Verilen metin ->
Yüce Rabbimiz bizlere, cahiliyye döneminde birbirlerine düşmanlıklarıyla ün salmış Evs ve Hazreç kabilesine mensup fertleri iman bağıyla nasıl kardeşler haline getirdiğini hatırlatmaktadır.
Bu hatırlatma, insanlığa kumanda edecek insanların mutlaka akide bağını esas alan, hep birlikte Allah'ın ipine samimice sarılmaları gerektiğini öne çıkmaktadır.
Dahası ve en önemlisi, insanlığa kumanda edecek müminlerin başarısını, Allah'ın ipine sımsıkı sarılıp kardeşlik bağını kuvvetlendirmek şartına bağlamaktadır.
İslam'da kardeşlik akide temeline oturtulduğu içindir ki, müminlerin arasını bozacak her türlü sunî ayrımlar ve böbürlenmeler haram kabul edilmiştir. Irk, soy, cins vs. türünden cahili değerler yerine takva kriteri getirilmek suretiyle toplumsal kardeşliğin ve ahengin bozulmaması sağlanmıştır.
Bu konudaki âyet-i kerime her türlü tartışmayı sona erdirici niteliktedir:
"...Hiç kuşkusuz, Allah katında en üstün olanınız, takvaca en ileride olanınızdır..." (Hucurat, 13).
Mümin erkekler ile mümin kadınların, akide ve takva temelinde birbirleriyle yardımlaşmaları kardeşliğin bir gereği olarak zikredilmektedir.
Bu yardımlaşma, bireysel ve toplumsal hayatta iman ve takva ilkesinin egemen olmasını sağlamak için gerekli görülmektedir.
Nitekim bu amaçla bir araya gelen kimselere Allah'ın rahmet edeceği belirtilmektedir:
وَالْمُؤْمِنُونَ وَالْمُؤْمِنَاتُ بَعْضُهُمْ أَوْلِيَاء بَعْضٍ يَأْمُرُونَ بِالْمَعْرُوفِ وَيَنْهَوْنَ عَنِ الْمُنكَرِ وَيُقِيمُونَ الصَّلاَةَ وَيُؤْتُونَ الزَّكَاةَ وَيُطِيعُونَ اللّهَ وَرَسُولَهُ أُوْلَئِكَ سَيَرْحَمُهُمُ اللّهُ إِنَّ اللّهَ عَزِيزٌ حَكِيمٌ ﴿٧١Tevb,﴾
"Mümin erkekler ve mümin kadınlar birbirlerinin velileridirler. İyiliği emreder, kötülükten sakındırırlar, namazı dosdoğru kılarlar, zekâtı verirler ve Allah'a ve Rasûlüne itaat ederler. İşte Allah'ın kendilerine rahmet edeceği kimseler bunlardır..." (Tevbe, 71).
Kardeş olmak, arkadaş ve sadık dost olmak; sevinçte ve kederde beraber olmayı göze almak demektir; bunu fiili olarak göstermek demektir, sevmek, saymak, güvenmek, merhamet etmek, yardımlaşmak ve dayanışmak demektir.
Bunlar olmadan kardeşlik iddiasının bir anlamı olmaz. Kur'ân'ın öngördüğü kardeşlik, bütün bunları içeren bir muhtevaya sahiptir.
İslâm'daki kardeşlik bir hayat biçimidir.

Kayıtlı bilgiler ->
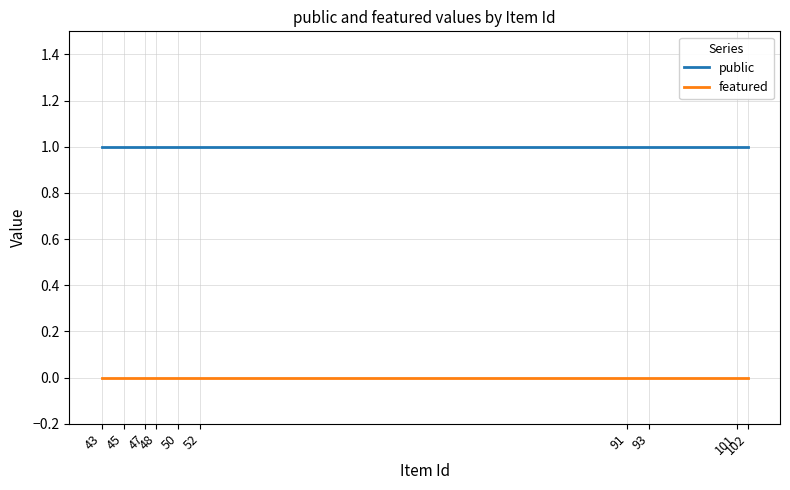

List the series in order of their peak value, lowest first.

featured, public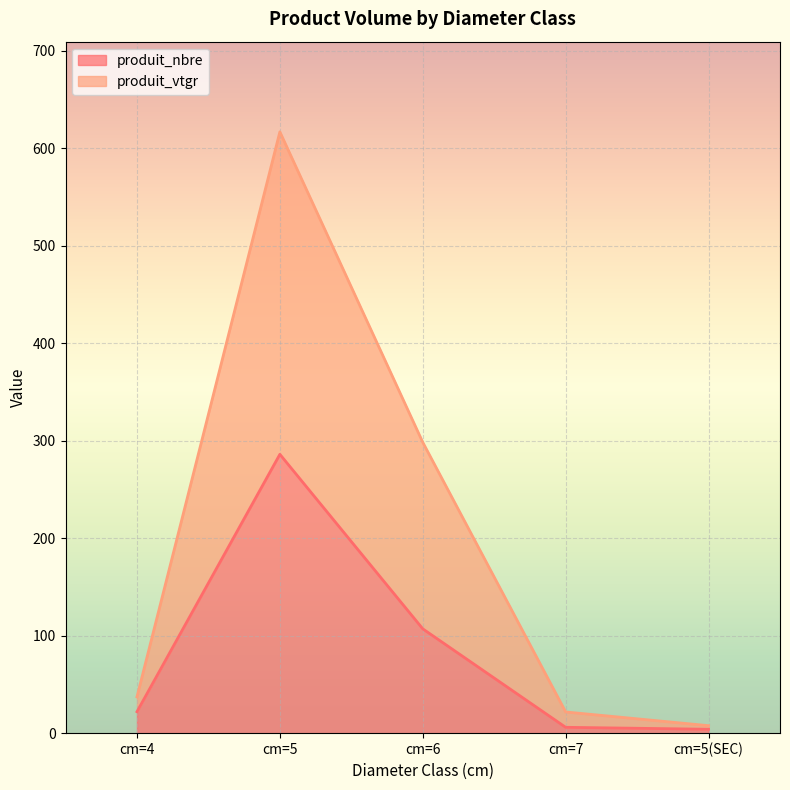

True or false: produit_vtgr and produit_nbre intersect in this chart.

False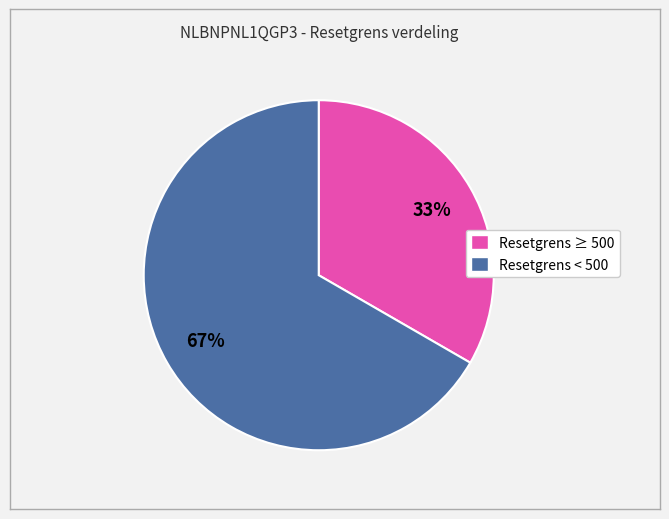

Is there any slice that represents more than half of the pie?

Yes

Görev yönergesi ->
İslam'da kardeşliği anlatan metni son cümlesinden sonra sürdürün.

Görev sonucu ->
Dinde kardeşliğin en güzel numunesini Peygamber çağında Peygamberle birlikte yaşayan seçkin sahabeler ortaya koymuşlardır. Muhacir-Ensar ilişkisi, kardeşliğin ne anlama geldiğini bizlere gösteren son derece mükemmel bir örnekliktir.
Medineli Ensar, Mekkeli Muhacir kardeşlerinin nefislerini, kendi nefislerinden daha aziz tutmuşlar, onları hiçbir konuda yalnız ve yardımsız bırakmamışlardır. Bu davranışlarıyla Ensar, imanlarında ne denli ihlaslı olduklarını göstermişlerdir elbette.
Âyette şöyle buyurulmaktadır:
"Kendilerinden önce o yurdu (Medine'yi) hazırlayıp imanı (gönüllerine) yerleştirenler ise, kendilerine hicret edenleri severler ve onlara verilen şeylerden dolayı da içlerinde bir ihtiyaç duymazlar. Kendilerinde bir açıklık (ihtiyaç) olsa bile (kardeşlerini) öz nefislerine tercih ederler. Kim nefsinin cimri ve bencil tutkularından korunmuşsa, işte onlar, felah bulanlardır."(Haşr, 9).
Peygamberimiz (s.a.s) bir hadisinde şöyle buyurmaktadır:
"Hiçbiriniz kendi nefsiniz için arzu ettiğinizi kardeşiniz için etmedikçe iman etmiş olmaz." (Buhârî, imân, 7).
Hz. Ali (r.a) şöyle demektedir:
"Senin hakiki kardeşin seninle beraber olan sana menfaat versin diye, kendi nefsine zarar vermeye razı olan, zamanın felaketleri kapını çaldığı vakit, senin dağınık durumunu derlemek için O, derli toplu öz durumunu dağıtır."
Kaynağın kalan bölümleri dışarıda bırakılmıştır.